Parliament in Kyrgyzstan is considering a bill that would give authorities the power to shut down or restrict access to websites containing information that they decree to be inaccurate.
Gulshat Asylbayeva, a lawmaker behind the bill, said at a hearing in parliament on June 19 that the legislation would, among other things, help protect the honor and dignity of people smeared with false online claims.
“Why should I not be able to protect my rights? Why should I have to read this dirt contained in fake news?” Asylbayeva said in parliament. “When I proposed this bill for public discussion, you would not believe the new things I learned about myself. These social media websites have driven my mother-in-law to a stroke.”
Asylbayeva argued that legislating against lies would guarantee people only had access to reliable information about important matters like the coronavirus pandemic.
If adopted in its current form, the law would also oblige local internet service providers to store the data of their customers, such as photos, videos and audio, for a period of up to six months and to yield them to authorized government agencies upon request.
The hearing was sparsely attended as a spokesperson for the parliament was revealed on June 18 to have tested positive for COVID-19, which seems to have prompted many deputies to self-isolate. Among the few representatives of the media industry present, half were individuals associated with state-owned television stations and print newspapers, even though the legislation strictly speaking only affects online outlets.

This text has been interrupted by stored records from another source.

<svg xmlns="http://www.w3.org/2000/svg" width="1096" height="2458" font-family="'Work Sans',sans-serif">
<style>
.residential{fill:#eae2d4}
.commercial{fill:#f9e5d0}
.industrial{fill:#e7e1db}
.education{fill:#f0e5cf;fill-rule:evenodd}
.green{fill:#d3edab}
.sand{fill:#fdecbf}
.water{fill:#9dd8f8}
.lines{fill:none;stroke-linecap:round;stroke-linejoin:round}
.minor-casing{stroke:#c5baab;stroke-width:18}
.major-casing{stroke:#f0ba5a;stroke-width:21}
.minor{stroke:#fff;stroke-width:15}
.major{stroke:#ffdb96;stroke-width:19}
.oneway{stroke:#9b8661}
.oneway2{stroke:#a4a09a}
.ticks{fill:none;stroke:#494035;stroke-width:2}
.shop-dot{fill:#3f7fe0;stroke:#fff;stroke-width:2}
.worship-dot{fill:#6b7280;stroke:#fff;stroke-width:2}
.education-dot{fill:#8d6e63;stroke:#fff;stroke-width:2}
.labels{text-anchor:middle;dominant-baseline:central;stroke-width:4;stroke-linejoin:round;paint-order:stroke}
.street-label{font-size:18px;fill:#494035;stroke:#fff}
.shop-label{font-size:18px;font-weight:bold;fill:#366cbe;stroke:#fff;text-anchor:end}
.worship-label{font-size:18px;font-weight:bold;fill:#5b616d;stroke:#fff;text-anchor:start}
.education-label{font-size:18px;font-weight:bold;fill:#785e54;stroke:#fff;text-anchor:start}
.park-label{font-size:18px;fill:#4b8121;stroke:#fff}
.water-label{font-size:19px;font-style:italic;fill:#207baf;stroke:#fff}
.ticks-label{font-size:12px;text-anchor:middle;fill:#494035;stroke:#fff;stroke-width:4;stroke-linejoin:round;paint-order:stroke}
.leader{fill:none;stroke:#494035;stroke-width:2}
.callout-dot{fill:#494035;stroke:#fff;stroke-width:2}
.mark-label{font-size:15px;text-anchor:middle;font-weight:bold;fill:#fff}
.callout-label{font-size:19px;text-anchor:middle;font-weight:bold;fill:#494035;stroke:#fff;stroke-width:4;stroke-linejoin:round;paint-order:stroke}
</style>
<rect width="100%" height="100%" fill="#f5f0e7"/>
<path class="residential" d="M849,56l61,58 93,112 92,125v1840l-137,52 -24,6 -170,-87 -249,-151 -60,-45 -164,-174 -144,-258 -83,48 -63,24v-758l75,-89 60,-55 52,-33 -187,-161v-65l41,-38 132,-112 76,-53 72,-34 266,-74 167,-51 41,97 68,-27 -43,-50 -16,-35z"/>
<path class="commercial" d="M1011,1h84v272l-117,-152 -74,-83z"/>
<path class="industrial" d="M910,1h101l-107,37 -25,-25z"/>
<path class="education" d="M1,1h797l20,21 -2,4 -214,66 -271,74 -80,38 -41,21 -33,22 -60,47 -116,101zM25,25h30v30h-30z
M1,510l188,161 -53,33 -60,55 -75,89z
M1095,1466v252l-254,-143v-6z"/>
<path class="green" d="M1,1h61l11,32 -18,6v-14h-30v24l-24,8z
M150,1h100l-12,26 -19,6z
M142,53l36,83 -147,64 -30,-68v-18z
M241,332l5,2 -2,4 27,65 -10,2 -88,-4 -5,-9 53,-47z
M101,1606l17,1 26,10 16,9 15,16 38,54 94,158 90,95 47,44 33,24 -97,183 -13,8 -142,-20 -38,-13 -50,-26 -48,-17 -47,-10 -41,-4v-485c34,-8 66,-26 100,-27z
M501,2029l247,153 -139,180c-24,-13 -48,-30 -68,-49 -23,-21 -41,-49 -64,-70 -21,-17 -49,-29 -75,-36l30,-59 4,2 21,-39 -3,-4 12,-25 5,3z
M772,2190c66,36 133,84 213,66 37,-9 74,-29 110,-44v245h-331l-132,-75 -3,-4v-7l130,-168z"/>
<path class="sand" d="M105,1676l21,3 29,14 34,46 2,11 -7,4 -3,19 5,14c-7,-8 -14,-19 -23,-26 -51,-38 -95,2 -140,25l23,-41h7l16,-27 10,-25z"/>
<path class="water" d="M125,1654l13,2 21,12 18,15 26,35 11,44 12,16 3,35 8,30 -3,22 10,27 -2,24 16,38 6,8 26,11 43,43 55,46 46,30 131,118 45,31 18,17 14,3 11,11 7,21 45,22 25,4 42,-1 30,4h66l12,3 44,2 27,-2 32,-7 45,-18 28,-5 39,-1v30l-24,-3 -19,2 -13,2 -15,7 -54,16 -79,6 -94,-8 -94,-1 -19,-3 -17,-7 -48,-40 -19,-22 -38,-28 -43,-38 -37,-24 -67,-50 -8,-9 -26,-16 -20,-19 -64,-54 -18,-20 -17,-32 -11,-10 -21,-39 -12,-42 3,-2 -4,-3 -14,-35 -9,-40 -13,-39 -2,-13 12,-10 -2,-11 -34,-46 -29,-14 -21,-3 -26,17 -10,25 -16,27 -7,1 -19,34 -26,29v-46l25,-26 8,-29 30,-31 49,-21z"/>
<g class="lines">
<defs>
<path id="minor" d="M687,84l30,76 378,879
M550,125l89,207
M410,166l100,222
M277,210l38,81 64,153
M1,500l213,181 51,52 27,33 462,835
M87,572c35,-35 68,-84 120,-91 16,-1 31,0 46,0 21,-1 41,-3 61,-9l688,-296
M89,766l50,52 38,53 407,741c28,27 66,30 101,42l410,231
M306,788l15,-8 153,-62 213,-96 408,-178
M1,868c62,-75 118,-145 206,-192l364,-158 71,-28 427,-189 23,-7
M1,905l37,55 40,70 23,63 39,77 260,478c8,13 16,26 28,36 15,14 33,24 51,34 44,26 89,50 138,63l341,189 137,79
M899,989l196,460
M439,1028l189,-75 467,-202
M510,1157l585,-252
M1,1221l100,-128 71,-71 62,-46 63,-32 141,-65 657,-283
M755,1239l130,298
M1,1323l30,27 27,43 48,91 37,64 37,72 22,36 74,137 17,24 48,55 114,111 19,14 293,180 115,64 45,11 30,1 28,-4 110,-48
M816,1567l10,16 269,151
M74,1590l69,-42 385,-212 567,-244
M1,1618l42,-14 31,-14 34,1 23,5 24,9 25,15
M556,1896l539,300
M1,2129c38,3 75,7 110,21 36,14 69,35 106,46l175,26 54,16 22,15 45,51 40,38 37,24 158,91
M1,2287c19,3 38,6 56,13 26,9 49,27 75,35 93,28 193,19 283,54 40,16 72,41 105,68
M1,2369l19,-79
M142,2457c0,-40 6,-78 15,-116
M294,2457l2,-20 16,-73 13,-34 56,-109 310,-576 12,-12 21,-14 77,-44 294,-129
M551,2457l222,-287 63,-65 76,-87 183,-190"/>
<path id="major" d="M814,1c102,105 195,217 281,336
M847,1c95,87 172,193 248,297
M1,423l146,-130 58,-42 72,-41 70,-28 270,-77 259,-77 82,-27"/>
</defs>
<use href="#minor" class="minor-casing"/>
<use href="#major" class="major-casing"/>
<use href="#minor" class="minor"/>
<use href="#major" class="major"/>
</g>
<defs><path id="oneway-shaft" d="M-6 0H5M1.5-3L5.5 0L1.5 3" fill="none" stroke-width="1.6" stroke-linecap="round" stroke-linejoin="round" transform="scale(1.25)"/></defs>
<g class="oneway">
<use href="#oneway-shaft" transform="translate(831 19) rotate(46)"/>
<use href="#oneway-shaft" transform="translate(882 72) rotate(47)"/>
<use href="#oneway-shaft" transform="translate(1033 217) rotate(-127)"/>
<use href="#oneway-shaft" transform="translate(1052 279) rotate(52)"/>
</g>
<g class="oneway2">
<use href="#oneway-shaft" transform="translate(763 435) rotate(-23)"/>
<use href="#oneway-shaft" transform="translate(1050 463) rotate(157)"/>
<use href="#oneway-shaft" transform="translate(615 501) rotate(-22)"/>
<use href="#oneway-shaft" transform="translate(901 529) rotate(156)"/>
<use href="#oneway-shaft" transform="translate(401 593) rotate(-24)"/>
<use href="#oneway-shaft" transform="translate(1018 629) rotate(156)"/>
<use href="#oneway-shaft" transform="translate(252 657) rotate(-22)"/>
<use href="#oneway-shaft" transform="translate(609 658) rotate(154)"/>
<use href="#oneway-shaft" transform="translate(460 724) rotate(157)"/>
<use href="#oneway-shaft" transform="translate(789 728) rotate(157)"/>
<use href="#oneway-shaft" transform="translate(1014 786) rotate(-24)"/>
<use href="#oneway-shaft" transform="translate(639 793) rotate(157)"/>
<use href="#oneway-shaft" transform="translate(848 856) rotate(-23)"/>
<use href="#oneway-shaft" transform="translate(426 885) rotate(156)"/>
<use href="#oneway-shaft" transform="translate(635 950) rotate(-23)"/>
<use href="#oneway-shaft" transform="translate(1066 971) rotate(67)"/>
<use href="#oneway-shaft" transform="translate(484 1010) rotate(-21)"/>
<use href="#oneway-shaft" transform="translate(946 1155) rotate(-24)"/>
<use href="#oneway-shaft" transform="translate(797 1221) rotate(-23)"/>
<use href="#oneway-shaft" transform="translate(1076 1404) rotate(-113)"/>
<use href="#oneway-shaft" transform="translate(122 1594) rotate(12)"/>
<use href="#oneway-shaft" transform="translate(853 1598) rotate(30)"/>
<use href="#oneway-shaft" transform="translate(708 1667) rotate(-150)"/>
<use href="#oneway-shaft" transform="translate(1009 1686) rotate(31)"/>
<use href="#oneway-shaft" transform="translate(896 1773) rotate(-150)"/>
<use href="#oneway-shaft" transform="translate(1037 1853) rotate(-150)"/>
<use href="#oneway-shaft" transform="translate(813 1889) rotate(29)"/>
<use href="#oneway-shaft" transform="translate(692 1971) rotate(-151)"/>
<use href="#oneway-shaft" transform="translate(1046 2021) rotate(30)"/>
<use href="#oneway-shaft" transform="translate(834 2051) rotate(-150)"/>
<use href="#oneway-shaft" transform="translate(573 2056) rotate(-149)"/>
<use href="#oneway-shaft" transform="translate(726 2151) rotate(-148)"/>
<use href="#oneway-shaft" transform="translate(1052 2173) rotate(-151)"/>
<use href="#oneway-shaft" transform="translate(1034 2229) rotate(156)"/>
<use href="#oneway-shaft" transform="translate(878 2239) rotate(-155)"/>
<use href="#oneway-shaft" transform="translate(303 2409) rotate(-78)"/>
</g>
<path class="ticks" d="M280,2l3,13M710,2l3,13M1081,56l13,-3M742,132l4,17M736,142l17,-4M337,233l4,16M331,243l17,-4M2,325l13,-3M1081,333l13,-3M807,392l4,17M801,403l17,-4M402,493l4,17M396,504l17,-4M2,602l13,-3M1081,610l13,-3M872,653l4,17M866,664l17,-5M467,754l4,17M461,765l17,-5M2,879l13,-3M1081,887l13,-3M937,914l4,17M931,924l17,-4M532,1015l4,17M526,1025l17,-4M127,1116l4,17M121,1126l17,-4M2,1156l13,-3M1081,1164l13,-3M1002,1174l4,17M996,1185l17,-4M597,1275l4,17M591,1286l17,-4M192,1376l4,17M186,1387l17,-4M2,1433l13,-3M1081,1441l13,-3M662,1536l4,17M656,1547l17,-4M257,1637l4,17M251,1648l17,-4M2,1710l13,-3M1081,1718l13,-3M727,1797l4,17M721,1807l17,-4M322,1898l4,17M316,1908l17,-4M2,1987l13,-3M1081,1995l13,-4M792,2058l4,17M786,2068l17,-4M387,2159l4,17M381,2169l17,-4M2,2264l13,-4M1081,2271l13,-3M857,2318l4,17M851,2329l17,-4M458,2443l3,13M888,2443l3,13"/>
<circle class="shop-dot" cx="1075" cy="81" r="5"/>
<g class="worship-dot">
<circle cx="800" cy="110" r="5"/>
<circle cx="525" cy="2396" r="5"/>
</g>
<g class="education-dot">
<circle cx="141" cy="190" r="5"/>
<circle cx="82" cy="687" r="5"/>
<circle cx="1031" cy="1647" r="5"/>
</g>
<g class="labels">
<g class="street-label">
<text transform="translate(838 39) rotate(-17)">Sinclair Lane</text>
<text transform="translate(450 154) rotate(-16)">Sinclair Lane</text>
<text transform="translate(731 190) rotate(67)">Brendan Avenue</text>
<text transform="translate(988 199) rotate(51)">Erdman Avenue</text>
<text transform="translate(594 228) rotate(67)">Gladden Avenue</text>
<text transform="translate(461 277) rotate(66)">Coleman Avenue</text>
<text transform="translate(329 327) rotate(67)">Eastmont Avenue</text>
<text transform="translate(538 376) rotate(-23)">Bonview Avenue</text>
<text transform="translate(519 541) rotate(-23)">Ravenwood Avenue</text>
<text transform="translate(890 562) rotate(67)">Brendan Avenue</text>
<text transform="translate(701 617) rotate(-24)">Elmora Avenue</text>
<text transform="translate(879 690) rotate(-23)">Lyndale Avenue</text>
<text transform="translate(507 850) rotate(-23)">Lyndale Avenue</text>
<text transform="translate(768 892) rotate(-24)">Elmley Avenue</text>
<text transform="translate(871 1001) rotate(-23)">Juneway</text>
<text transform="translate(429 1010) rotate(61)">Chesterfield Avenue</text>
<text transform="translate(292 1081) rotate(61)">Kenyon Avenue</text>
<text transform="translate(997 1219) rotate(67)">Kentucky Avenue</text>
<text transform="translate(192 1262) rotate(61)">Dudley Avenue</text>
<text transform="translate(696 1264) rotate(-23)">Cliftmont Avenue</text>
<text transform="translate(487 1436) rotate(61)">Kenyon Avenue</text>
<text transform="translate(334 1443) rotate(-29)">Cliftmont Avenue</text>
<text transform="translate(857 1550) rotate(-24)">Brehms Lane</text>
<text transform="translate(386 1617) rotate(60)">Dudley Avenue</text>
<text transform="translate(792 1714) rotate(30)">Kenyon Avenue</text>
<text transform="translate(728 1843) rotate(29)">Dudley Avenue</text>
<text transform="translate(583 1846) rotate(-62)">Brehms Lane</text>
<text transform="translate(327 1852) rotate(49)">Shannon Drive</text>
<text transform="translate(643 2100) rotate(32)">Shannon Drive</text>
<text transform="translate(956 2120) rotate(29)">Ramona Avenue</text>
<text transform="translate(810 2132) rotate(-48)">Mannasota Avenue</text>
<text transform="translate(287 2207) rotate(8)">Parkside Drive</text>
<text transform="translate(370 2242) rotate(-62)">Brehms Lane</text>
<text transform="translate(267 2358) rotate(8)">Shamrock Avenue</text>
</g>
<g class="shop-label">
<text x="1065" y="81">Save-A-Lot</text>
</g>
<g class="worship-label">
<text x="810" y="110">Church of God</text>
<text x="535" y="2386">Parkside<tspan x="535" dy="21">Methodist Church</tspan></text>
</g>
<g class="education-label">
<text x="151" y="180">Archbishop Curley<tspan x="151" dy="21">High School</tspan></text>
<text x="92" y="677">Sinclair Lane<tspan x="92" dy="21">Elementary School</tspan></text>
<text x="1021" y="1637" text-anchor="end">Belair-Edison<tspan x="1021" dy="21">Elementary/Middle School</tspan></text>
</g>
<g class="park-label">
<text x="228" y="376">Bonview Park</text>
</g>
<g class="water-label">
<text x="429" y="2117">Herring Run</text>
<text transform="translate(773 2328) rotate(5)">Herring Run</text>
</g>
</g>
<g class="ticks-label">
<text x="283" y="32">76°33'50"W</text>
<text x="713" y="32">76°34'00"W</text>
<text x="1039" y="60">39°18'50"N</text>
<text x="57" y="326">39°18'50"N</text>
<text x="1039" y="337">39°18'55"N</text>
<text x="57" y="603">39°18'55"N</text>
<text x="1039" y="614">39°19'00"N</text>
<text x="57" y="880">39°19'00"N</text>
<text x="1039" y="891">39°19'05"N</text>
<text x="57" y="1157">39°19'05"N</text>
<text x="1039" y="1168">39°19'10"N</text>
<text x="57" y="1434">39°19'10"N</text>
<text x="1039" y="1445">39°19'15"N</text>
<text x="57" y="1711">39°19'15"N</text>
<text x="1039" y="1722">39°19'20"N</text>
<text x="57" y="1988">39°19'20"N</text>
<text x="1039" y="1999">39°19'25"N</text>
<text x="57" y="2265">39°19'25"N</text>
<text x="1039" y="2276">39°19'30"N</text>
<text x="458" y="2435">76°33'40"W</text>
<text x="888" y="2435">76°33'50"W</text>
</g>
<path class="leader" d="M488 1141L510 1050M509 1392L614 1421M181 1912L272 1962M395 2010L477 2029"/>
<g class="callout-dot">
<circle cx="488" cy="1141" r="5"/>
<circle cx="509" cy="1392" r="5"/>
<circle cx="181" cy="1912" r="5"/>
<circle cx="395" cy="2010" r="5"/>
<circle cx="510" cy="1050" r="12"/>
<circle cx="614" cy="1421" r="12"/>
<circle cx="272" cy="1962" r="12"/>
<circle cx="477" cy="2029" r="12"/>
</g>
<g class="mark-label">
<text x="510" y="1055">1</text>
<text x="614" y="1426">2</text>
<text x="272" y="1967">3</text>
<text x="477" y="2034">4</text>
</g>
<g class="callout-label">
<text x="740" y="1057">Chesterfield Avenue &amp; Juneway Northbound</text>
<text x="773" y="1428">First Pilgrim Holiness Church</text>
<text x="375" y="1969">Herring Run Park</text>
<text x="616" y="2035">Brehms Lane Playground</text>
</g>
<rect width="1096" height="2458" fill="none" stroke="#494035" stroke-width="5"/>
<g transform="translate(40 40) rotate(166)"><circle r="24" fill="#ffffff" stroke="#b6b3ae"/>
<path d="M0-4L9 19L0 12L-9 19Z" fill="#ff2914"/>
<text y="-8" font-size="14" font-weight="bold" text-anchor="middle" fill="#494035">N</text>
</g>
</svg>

Kyyaz Moldokasymov, a former director of state TV channel KTRK, spoke in favor of the bill on what felt like highly unfocused terms.
“These days, young people are coming to Islam through social media. There is also lots of verbal aggression from fake accounts. The [parliamentary] elections are happening soon and fake information will be used to darken the names of political rivals,” he said.
The opposing side was represented by Bolot Temirov, who runs a punchy gadfly website called Factcheck, and Akmat Alagushev, a lawyer for Bishkek-based advocacy group Media Policy Institute. Temirov took a pugnacious stance.
“Under the guise of fighting against fake accounts you want to shut our mouths. [State bodies] will before the election shut down all independent media under the guise of combating fake news. It is me that fights fakes. You don’t do that, you just twist facts,” he said.
Alagushev, meanwhile, said that a study of the bill conducted by his organization determined that it was in violation of the constitution.
Yevgeniya Strokova, an MP, alleged that there is a cottage industry in Kyrgyzstan of people generating defamatory content and that it is people making money from churning out that material who are most strongly resistant to the bill. She had nothing good to say about social media websites.
“Facebook and others have become a pit full of insults,” she said, before adding that she did make an exception for Odnoklassniki, a Russian-owned Facebook clone that she described as a “kind social media website.”
That is not the only thing from Russia that MPs backing the bill have given their blessing. Factcheck, the website run by Temirov, has found that sizeable chunks of the legislation have been copied, word for word, from a law adopted in Russia in 2006.
Ainura Osmonova, another would-be author of the bill, was incensed by this accurate claim.
“Plagiarism is what you call copying art or literature, for example. But life everywhere is the same, so accordingly, laws are similar. I have not lied since childhood,” she thundered. “You can be sure I will sue.”
Parliament overwhelmingly adopted the bill in its first of three readings on June 17. Of the 106 MPs present, only four voted against.
This is not the first attempt by Kyrgyz lawmakers to restrict what people can see on the internet. One effort came as recently as last month and from a familiar source. The bill unveiled by Asylbayeva in May envisioned age classifications for websites, such as the ones used to label movies. Reporters discovered that two-thirds of that bill had been copied from a similar Russian law.